**Reading passage:**
────
And while it is clearly desirable to deepen politico-military ties between Washington and Riyadh, the Senate will be ratifying no significant treaties this year or well into the future, given the Constitution’s two-thirds majority requirement. If Biden’s negotiators are suggesting that quick treaty ratification is realistic, both Israelis and Saudis should beware. Nor would a Donald Trump victory in November be likely to change the picture, since no one can honestly say what he will do, other than look to put himself in the best possible light.

Recognizing a Palestinian state before peace is agreed with Israel only compounds the error. British Foreign Secretary David Cameron said recognition“can’t come at the start of the process, but it doesn’t have to be the very end of the process.” Sadly, these suggestions mirror Yasser Arafat’s endless campaign in U.N. agencies to make “Palestine” a state just by saying so. They contradict years of U.S. policy, as well as the Oslo accords, and will cause Israel to stiffen its resistance. This is no way to treat an ally gravely threatened by Tehran.

As for the “wider war” issue, the United States and Israel have been in a wider war since Oct. 7. The real worry should not be “wider war,” but the cause of the current one, which is unmistakably Iran. Until Iran stops interfering beyond its borders — stops arming, equipping, training and financing terrorist groups and stops seeking nuclear weapons — there will be no lasting Middle East peace and security. Iran does not and will not fear U.S. power until it pays heavily for what its barbaric surrogate Hamas unleashed four months ago, now joined in violence by Hezbollah, the Houthis and Shiite militias.
────
[Text extractions by page]
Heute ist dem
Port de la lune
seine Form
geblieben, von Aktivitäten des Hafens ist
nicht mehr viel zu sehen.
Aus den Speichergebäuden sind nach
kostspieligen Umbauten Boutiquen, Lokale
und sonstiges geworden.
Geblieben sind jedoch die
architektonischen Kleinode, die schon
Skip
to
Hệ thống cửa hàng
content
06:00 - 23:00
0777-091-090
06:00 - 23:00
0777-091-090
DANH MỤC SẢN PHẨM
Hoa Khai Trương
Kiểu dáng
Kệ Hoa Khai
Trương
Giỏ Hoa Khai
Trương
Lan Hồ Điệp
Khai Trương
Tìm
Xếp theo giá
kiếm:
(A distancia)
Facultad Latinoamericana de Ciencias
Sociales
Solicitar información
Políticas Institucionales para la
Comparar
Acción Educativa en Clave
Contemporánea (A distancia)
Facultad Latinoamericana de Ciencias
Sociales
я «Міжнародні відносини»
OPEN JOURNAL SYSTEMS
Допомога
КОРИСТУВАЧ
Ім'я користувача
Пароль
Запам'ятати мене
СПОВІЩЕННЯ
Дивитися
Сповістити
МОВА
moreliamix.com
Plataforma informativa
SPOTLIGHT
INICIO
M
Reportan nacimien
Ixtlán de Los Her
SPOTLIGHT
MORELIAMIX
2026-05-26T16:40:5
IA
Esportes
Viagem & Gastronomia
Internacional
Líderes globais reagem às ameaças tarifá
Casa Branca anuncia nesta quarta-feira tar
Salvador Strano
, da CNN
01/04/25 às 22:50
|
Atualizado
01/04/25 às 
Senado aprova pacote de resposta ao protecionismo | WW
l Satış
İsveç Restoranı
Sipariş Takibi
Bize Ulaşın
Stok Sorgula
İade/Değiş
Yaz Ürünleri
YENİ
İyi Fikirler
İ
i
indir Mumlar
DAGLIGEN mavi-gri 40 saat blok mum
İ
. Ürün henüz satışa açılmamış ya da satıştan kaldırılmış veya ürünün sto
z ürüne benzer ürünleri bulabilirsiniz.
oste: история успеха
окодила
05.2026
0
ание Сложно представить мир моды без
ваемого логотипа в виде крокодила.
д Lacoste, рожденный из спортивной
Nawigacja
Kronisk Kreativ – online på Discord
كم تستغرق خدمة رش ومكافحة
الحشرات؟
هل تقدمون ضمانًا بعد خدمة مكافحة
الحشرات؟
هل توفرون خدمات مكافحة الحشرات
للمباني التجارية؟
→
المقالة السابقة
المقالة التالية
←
────
**Work item:**
In the commentary on Middle East policy, which groups are named as having joined Hamas in violence? These lines are separate material from the commentary on Middle East policy.

**Expected output:**
Hezbollah, the Houthis and Shiite militias.